▸ **TASK DESCRIPTION**
Please list every username shown in square brackets in the forum thread on RC delay timing below.

▸ **PAGE EXTRACT**
------------

But in this case, I would say --- practically --- because the input signal is driven by mechanical parts, its frequency is unlikely to be very high (i.e., the speed of the machine is unlikely to be too high at one moment then all of a sudden too low, or the other way around). Practically, the R/C  bit is working more to introduce delays to create corresponding pulses, reflecting specific transitions in the input signal, feeding downstream of the circuit.

All good points and good debate, by the way!

[wasedadoc]

Looking at a datasheet for a CD4030 when powered from 10V Vin low is max 3V and Vin high is min 7V, so depending on the actual supply voltage and the Vout of the first gate the times can be calculated. But for this the value of the capacitor needs to be known. I would have to search for the formula to do so. I do remember that t = R * C, and that after ~5t the capacitor is at near the supplied voltage.

Those 3 and 7 Volt numbers are what TI give as spec limits below and above which the input will certainly be treated as a LOW or HIGH respectively when powered at 10 volts.  In practice the LOW to HIGH and HIGH to LOW transition voltages will be much closer to each other than those numbers suggest.  They will be slightly different between individual ICs and may also vary slightly with temperature.  I have not done an analysis but would not be surprised if the range of actual delay times encountered differed by as much as 20% of the calculated value.

[pcprogrammer]

I have not done an analysis but would not be surprised if the range of actual delay times encountered differed by as much as 20% of the calculated value.

No surprise there when you take component tolerances into account. The resistors will most likely be standard 5% ones and the capacitors used are most likely to have 20% tolerance.

In this part of the circuit it probably did not matter that much, but in the one given in the original post the potentiometers are there for a reason and it might well be to adjust for these tolerances.

Here a bit more about the filters to make the delay. Think Fourier and how a square wave is made up from an infinite set of sine waves with different frequencies and amplitudes. The RC combination filters the sine waves with frequencies above the -3dB point.

[max.wwwang]

I thought I got what's going on here, but probably not (at least not fully).

I would like a bit more discussion about the feedback of the upper half of the circuit through R78 (later maybe more in-depth analysis of the other parts of the circuit).

Assumptions:
Input signal frequencies are NOT so high to make the RC work like a filter, i.e. no bypass of any of the input pulses.

------------

▸ **SUPPLIED DATA**
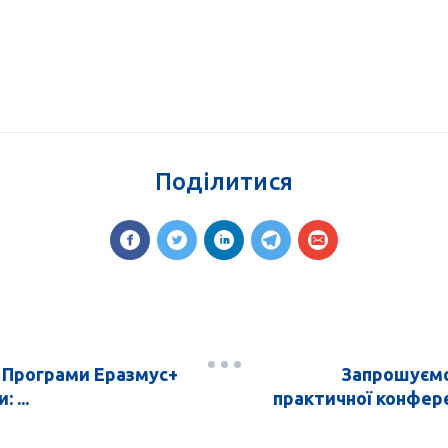
Поділитися
в Програми Еразмус+
Запрошуємо 
 ...
практичної конфере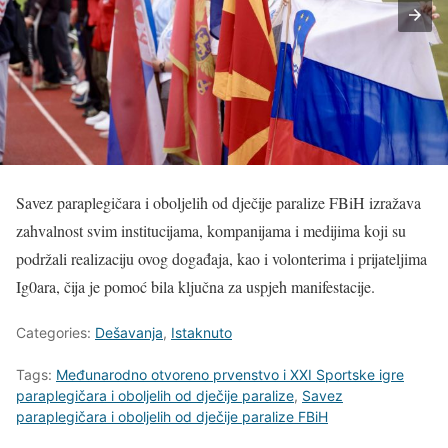
Savez paraplegičara i oboljelih od dječije paralize FBiH izražava
zahvalnost svim institucijama, kompanijama i medijima koji su
podržali realizaciju ovog događaja, kao i volonterima i prijateljima
Ig0ara, čija je pomoć bila ključna za uspjeh manifestacije.
Categories:
Dešavanja
,
Istaknuto
Tags:
Međunarodno otvoreno prvenstvo i XXI Sportske igre
paraplegičara i oboljelih od dječije paralize
,
Savez
paraplegičara i oboljelih od dječije paralize FBiH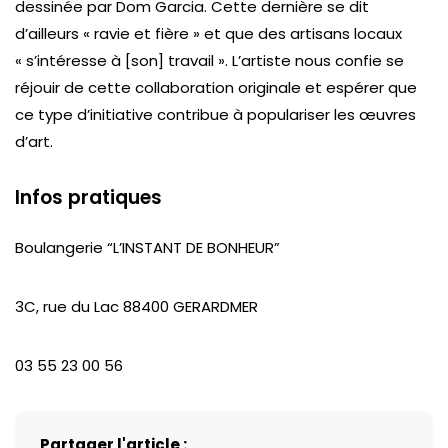
dessinée par Dom Garcia. Cette dernière se dit
d’ailleurs « ravie et fière » et que des artisans locaux
« s’intéresse à [son] travail ». L’artiste nous confie se
réjouir de cette collaboration originale et espérer que
ce type d’initiative contribue à populariser les œuvres
d’art.
Infos pratique
s
Boulangerie “L’INSTANT DE BONHEUR”
3C, rue du Lac 88400 GERARDMER
03 55 23 00 56
Partager l'article :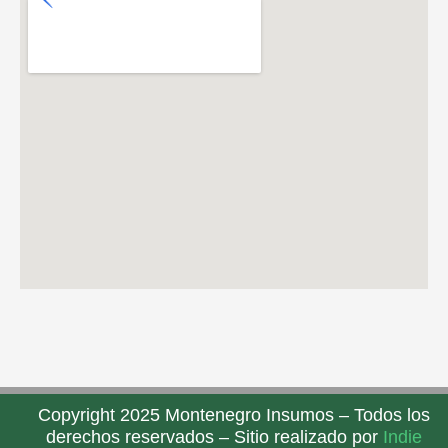
Copyright 2025 Montenegro Insumos – Todos los
derechos reservados – Sitio realizado por
Indie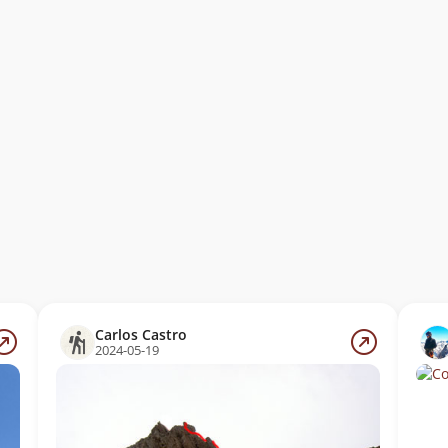
Carlos Castro
2024-05-19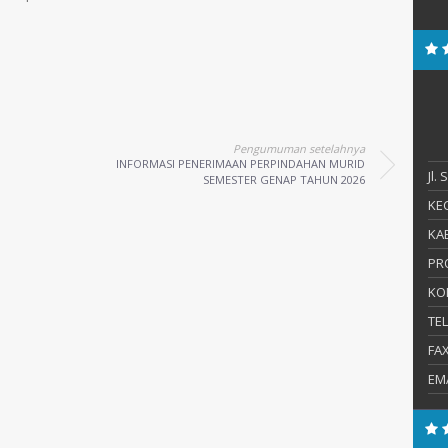
Pengumuman setelahnya
INFORMASI PENERIMAAN PERPINDAHAN MURID
Jl.
SEMESTER GENAP TAHUN 2026
KEC
KAB
PR
KO
TE
FA
EM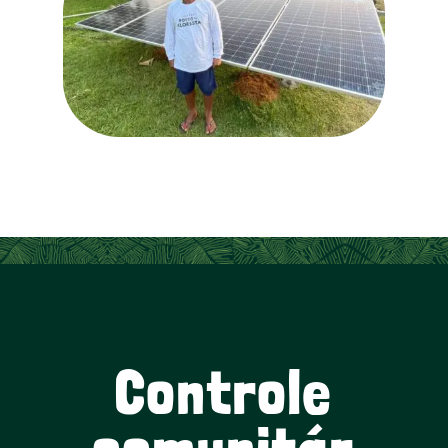
Controle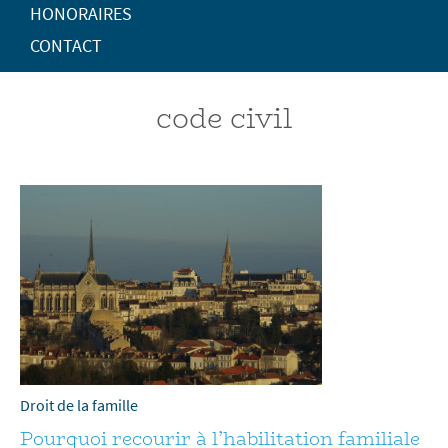
HONORAIRES
CONTACT
code civil
Droit de la famille
Pourquoi recourir à l’habilitation familiale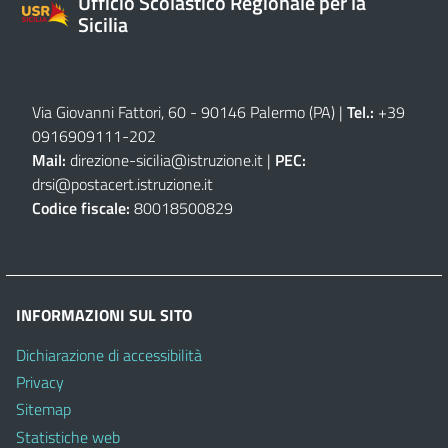
Ufficio Scolastico Regionale per la
Sicilia
Via Giovanni Fattori, 60 - 90146 Palermo (PA)
|
Tel.:
+39
0916909111
-
202
Mail:
direzione-sicilia@istruzione.it
|
PEC:
drsi@postacert.istruzione.it
Codice fiscale:
80018500829
INFORMAZIONI SUL SITO
Dichiarazione di accessibilità
Privacy
Sitemap
Statistiche web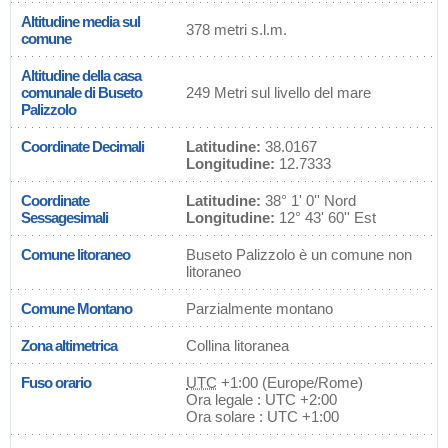
Altitudine media sul
378 metri s.l.m.
comune
Altitudine della casa
comunale di Buseto
249 Metri sul livello del mare
Palizzolo
Coordinate Decimali
Latitudine:
38.0167
Longitudine:
12.7333
Coordinate
Latitudine:
38° 1' 0'' Nord
Sessagesimali
Longitudine:
12° 43' 60'' Est
Comune litoraneo
Buseto Palizzolo è un comune non
litoraneo
Comune Montano
Parzialmente montano
Zona altimetrica
Collina litoranea
Fuso orario
UTC
+1:00 (Europe/Rome)
Ora legale : UTC +2:00
Ora solare : UTC +1:00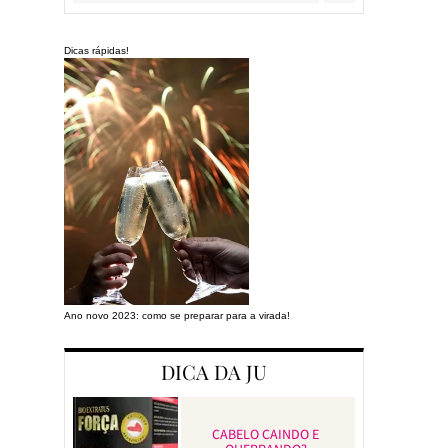
Dicas rápidas!
Ano novo 2023: como se preparar para a virada!
Preparando a cas
DICA DA JU
CABELO CAINDO E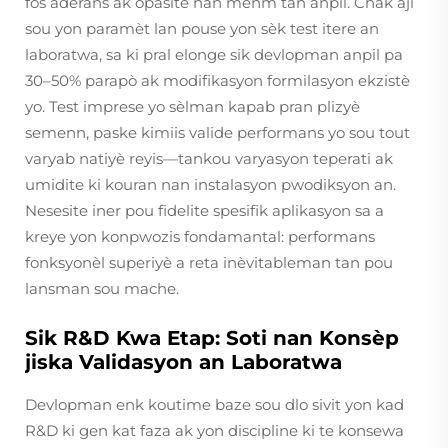
fòs aderans ak opasite nan menm tan anpil. Chak aji
sou yon paramèt lan pouse yon sèk test itere an
laboratwa, sa ki pral elonge sik devlopman anpil pa
30–50% parapò ak modifikasyon formilasyon ekzistè
yo. Test imprese yo sèlman kapab pran plizyè
semenn, paske kimiis valide performans yo sou tout
varyab natiyè reyis—tankou varyasyon teperati ak
umidite ki kouran nan instalasyon pwodiksyon an.
Nesesite iner pou fidelite spesifik aplikasyon sa a
kreye yon konpwozis fondamantal: performans
fonksyonèl superiyè a reta inèvitableman tan pou
lansman sou mache.
Sik R&D Kwa Etap: Soti nan Konsèp
jiska Validasyon an Laboratwa
Devlopman enk koutime baze sou dlo sivit yon kad
R&D ki gen kat faza ak yon discipline ki te konsewa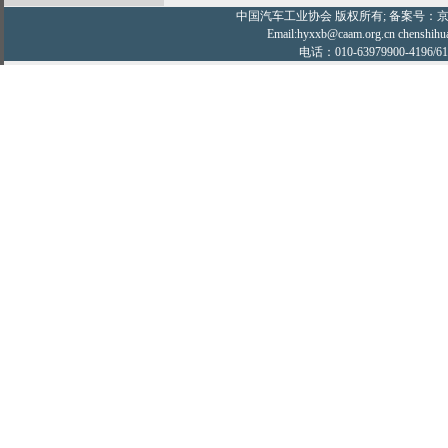
中国汽车工业协会
版权所有; 备案号：京IC
Email:hyxxb@caam.org.cn chenshihu
电话：010-63979900-4196/61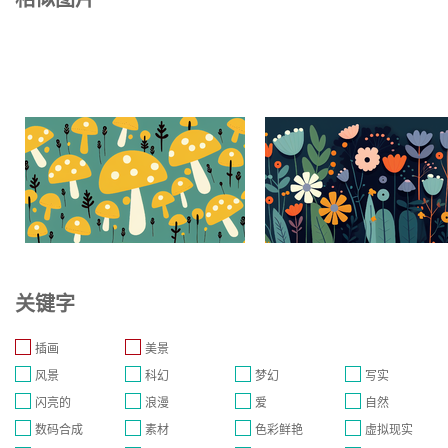
关键字
插画
美景
风景
科幻
梦幻
写实
闪亮的
浪漫
爱
自然
数码合成
素材
色彩鲜艳
虚拟现实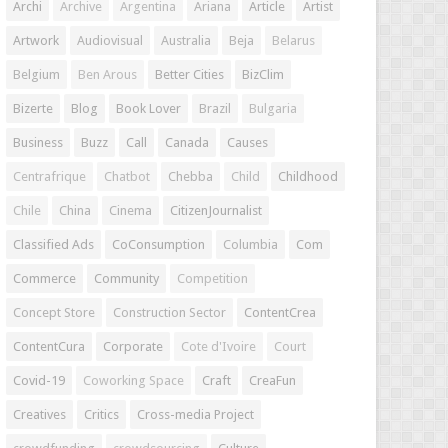
Archi
Archive
Argentina
Ariana
Article
Artist
Artwork
Audiovisual
Australia
Beja
Belarus
Belgium
Ben Arous
Better Cities
BizClim
Bizerte
Blog
Book Lover
Brazil
Bulgaria
Business
Buzz
Call
Canada
Causes
Centrafrique
Chatbot
Chebba
Child
Childhood
Chile
China
Cinema
CitizenJournalist
Classified Ads
CoConsumption
Columbia
Com
Commerce
Community
Competition
Concept Store
Construction Sector
ContentCrea
ContentCura
Corporate
Cote d'Ivoire
Court
Covid-19
Coworking Space
Craft
CreaFun
Creatives
Critics
Cross-media Project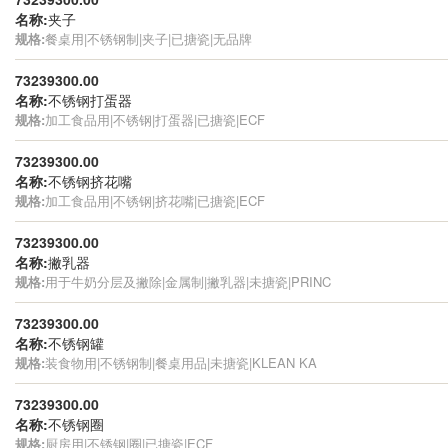
名称:
夹子
规格:
餐桌用|不锈钢制|夹子|已搪瓷|无品牌
73239300.00
名称:
不锈钢打蛋器
规格:
加工食品用|不锈钢|打蛋器|已搪瓷|ECF
73239300.00
名称:
不锈钢挤花嘴
规格:
加工食品用|不锈钢|挤花嘴|已搪瓷|ECF
73239300.00
名称:
撇乳器
规格:
用于牛奶分层及撇除|金属制|撇乳器|未搪瓷|PRINC
73239300.00
名称:
不锈钢罐
规格:
装食物用|不锈钢制|餐桌用品|未搪瓷|KLEAN KA
73239300.00
名称:
不锈钢圈
规格:
厨房用|不锈钢|圈|已搪瓷|ECF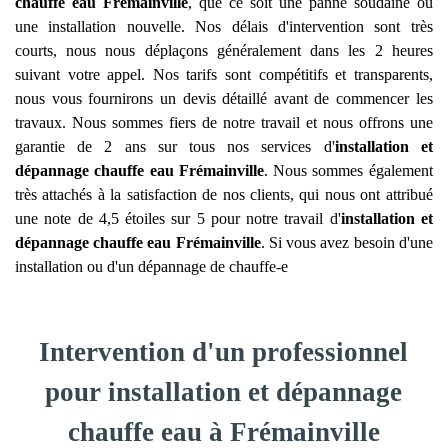
chauffe eau
Frémainville
, que ce soit une panne soudaine ou
une installation nouvelle. Nos délais d'intervention sont très
courts, nous nous déplaçons généralement dans les 2 heures
suivant votre appel. Nos tarifs sont compétitifs et transparents,
nous vous fournirons un devis détaillé avant de commencer les
travaux. Nous sommes fiers de notre travail et nous offrons une
garantie de 2 ans sur tous nos services d'
installation et
dépannage chauffe eau
Frémainville
. Nous sommes également
très attachés à la satisfaction de nos clients, qui nous ont attribué
une note de 4,5 étoiles sur 5 pour notre travail d'
installation et
dépannage chauffe eau
Frémainville
. Si vous avez besoin d'une
installation ou d'un dépannage de chauffe-e
Intervention d'un professionnel
pour installation et dépannage
chauffe eau à Frémainville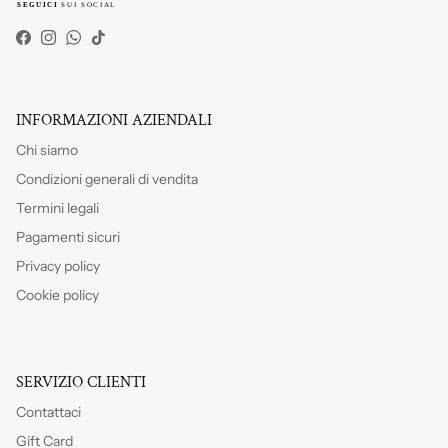
Facebook
Instagram
WhatsApp
TikTok
INFORMAZIONI AZIENDALI
Chi siamo
Condizioni generali di vendita
Termini legali
Pagamenti sicuri
Privacy policy
Cookie policy
SERVIZIO CLIENTI
Contattaci
Gift Card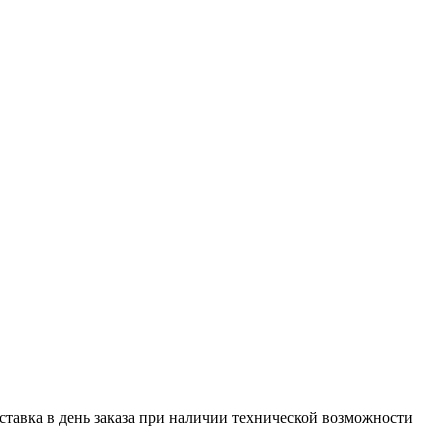
оставка в день заказа при наличии технической возможности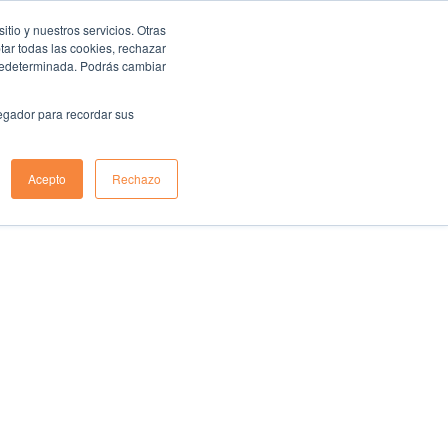
io y nuestros servicios. Otras
ar todas las cookies, rechazar
predeterminada. Podrás cambiar
vegador para recordar sus
Acepto
Rechazo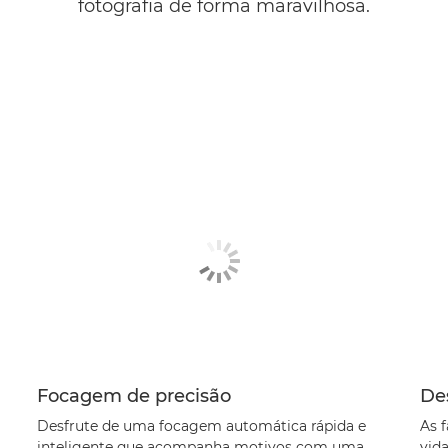
fotografia de forma maravilhosa.
Focagem de precisão
De
Desfrute de uma focagem automática rápida e
As 
inteligente que acompanha motivos com uma
vid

------------

▸ **WORKED SOLUTION**
wasedadoc, pcprogrammer, max.wwwang